In exploration planning to see how life may develop, the researchers acknowledged that new life would regularly cease to exist because of runaway warming or cooling on their developing planets.

Around four billion years ago, Earth, Venus and Mars might have all been habitable. However, a billion years or so after formation, Venus turned into a hothouse and Mars froze into an icebox.

Early microbial life on Venus and Mars, if there was any, neglected to balance out the quickly evolving environment, said co-author Associate Professor Charley Lineweaver from the Australian National University Planetary Science Institute.

Rough, wet planets, with the ingredients and vitality sources required for life appear to be omnipresent, on the other hand, as physicist Enrico Fermi called attention to in 1950, no indications of surviving extraterrestrial life have been found.

A copy of the paper can be downloaded here.

Pluto is back!

Alright, so maybe definitely crying that Pluto is back could be misleading — it hasn’t yet been voted back to official planet status. However, there’s a new argument stating that a “dwarf planet” is still a planet. It’s right there in the name, for crying out loud!
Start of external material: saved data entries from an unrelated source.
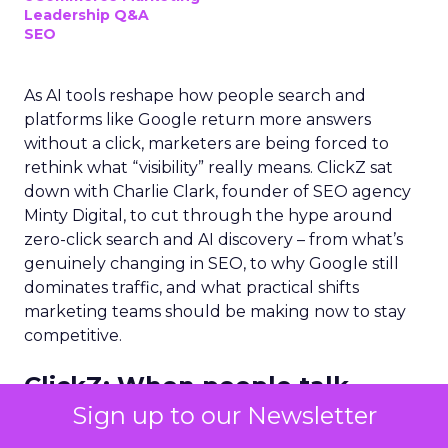
Leadership Q&A
SEO
As AI tools reshape how people search and
platforms like Google return more answers
without a click, marketers are being forced to
rethink what “visibility” really means. ClickZ sat
down with Charlie Clark, founder of SEO agency
Minty Digital, to cut through the hype around
zero-click search and AI discovery – from what’s
genuinely changing in SEO, to why Google still
dominates traffic, and what practical shifts
marketing teams should be making now to stay
competitive.
ClickZ:
When people talk
about a “zero-click search
Sign up to our Newsletter
world,” what do you think they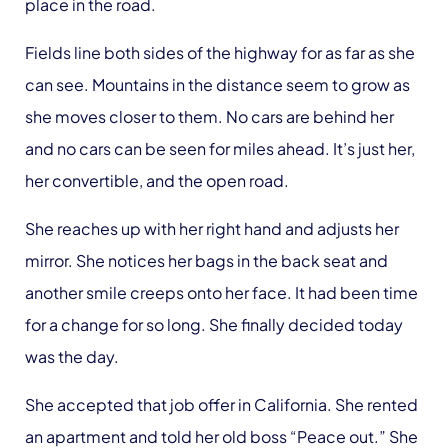
place in the road.
Fields line both sides of the highway for as far as she
can see. Mountains in the distance seem to grow as
she moves closer to them. No cars are behind her
and no cars can be seen for miles ahead. It’s just her,
her convertible, and the open road.
She reaches up with her right hand and adjusts her
mirror. She notices her bags in the back seat and
another smile creeps onto her face. It had been time
for a change for so long. She finally decided today
was the day.
She accepted that job offer in California. She rented
an apartment and told her old boss “Peace out.” She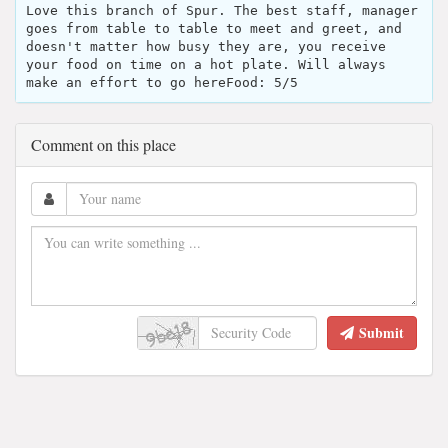
Love this branch of Spur. The best staff, manager
goes from table to table to meet and greet, and
doesn't matter how busy they are, you receive
your food on time on a hot plate. Will always
make an effort to go hereFood: 5/5
Comment on this place
Submit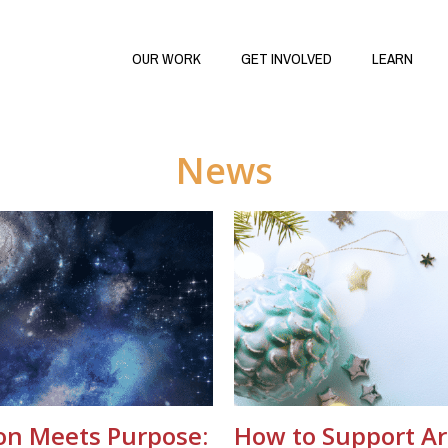
OUR WORK
GET INVOLVED
LEARN
News
on Meets Purpose:
How to Support Ar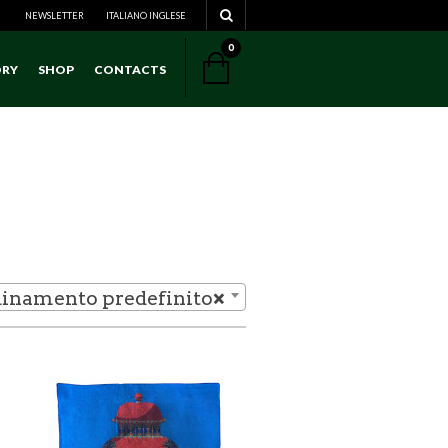
NEWSLETTER
ITALIANO
NAVIGATION
INGLESE
0
ORY
SHOP
CONTACTS
NAVIGATION
inamento predefinito
×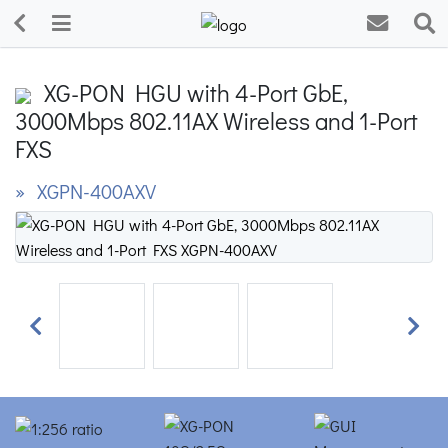
XG-PON HGU with 4-Port GbE,
3000Mbps 802.11AX Wireless and 1-Port
FXS
» XGPN-400AXV
Previous
Next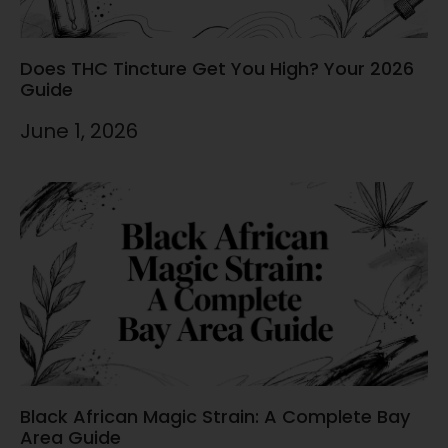
Does THC Tincture Get You High? Your 2026
Guide
June 1, 2026
Black African Magic Strain: A Complete Bay
Area Guide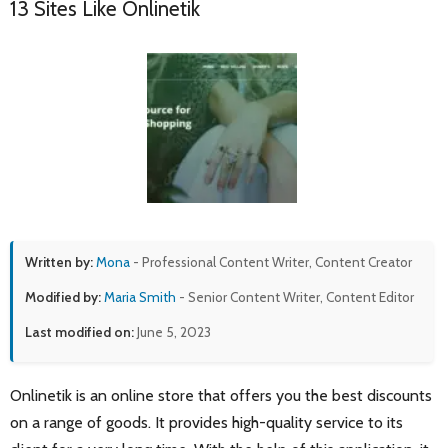
13 Sites Like Onlinetik
Written by:
Mona
- Professional Content Writer, Content Creator
Modified by:
Maria Smith
- Senior Content Writer, Content Editor
Last modified on:
June 5, 2023
Onlinetik is an online store that offers you the best discounts
on a range of goods. It provides high-quality service to its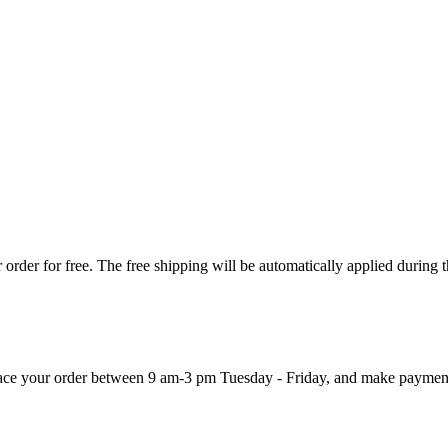
order for free. The free shipping will be automatically applied during 
 place your order between 9 am-3 pm Tuesday - Friday, and make paymen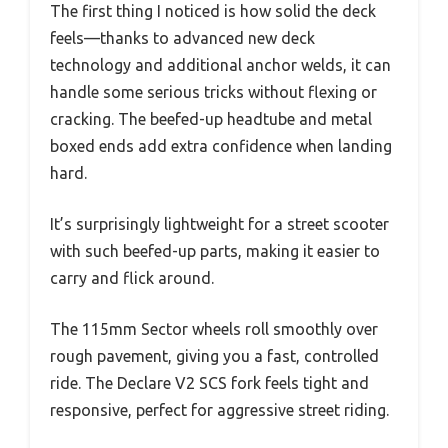
The first thing I noticed is how solid the deck
feels—thanks to advanced new deck
technology and additional anchor welds, it can
handle some serious tricks without flexing or
cracking. The beefed-up headtube and metal
boxed ends add extra confidence when landing
hard.
It’s surprisingly lightweight for a street scooter
with such beefed-up parts, making it easier to
carry and flick around.
The 115mm Sector wheels roll smoothly over
rough pavement, giving you a fast, controlled
ride. The Declare V2 SCS fork feels tight and
responsive, perfect for aggressive street riding.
Back in 2006 the International Astronomical Union voted through a fraction of their members (who hadn’t left yet) to demote the ninth planet as it was smaller and less unique than other bodies in our solar system. They additionally decided not to vote again with the rest of the members present because they wanted to break for lunch.

Pluto isn't at the kid's table anymore. Graphic by Grace Higginbotham
Pluto isn’t at the kid’s table anymore. Graphic by Grace Higginbotham

Clearly, it was all very official — just like the scientific definition of a planet. The rule the IAU has officially claimed to make an astronomical body a planet has three parts:

1) The body must orbit the sun.

2) It has to be mostly spherical.

3) It should have gravitationally cleared out everything else from its orbital traffic lane.

Unfortunately, Pluto doesn’t have a clear road for its entire journey around the sun, thereby disqualifying it and several other large bodies in our solar system that might otherwise qualify as a planet.

Despite this failing on the littlest (former) planet’s part, several of these defining members of the IAU have recently begun to argue in favor of reinstating the planet’s status. The current nay-sayers are primarily holding out due to the precedent it sets for other large bodies presently orbiting our sun.

There is a concern that if Pluto is defined as a true planet, then with this new definition, there’ll soon be dozens, perhaps hundreds of other possible bodies that fit into planet status. If there were so many planets, how would the children be able to memorize all those names?

Yeah. That’s the argument. They want to keep the number of planets as low as possible to not inconvenience school children or their teachers. I suppose the current pneumonic, My Very Educated Mother Just Served Us Nine Pizzas, would get a lot of tack-ons and end up making no sense by the end with all those other astronomical bodies becoming included. Poor kids.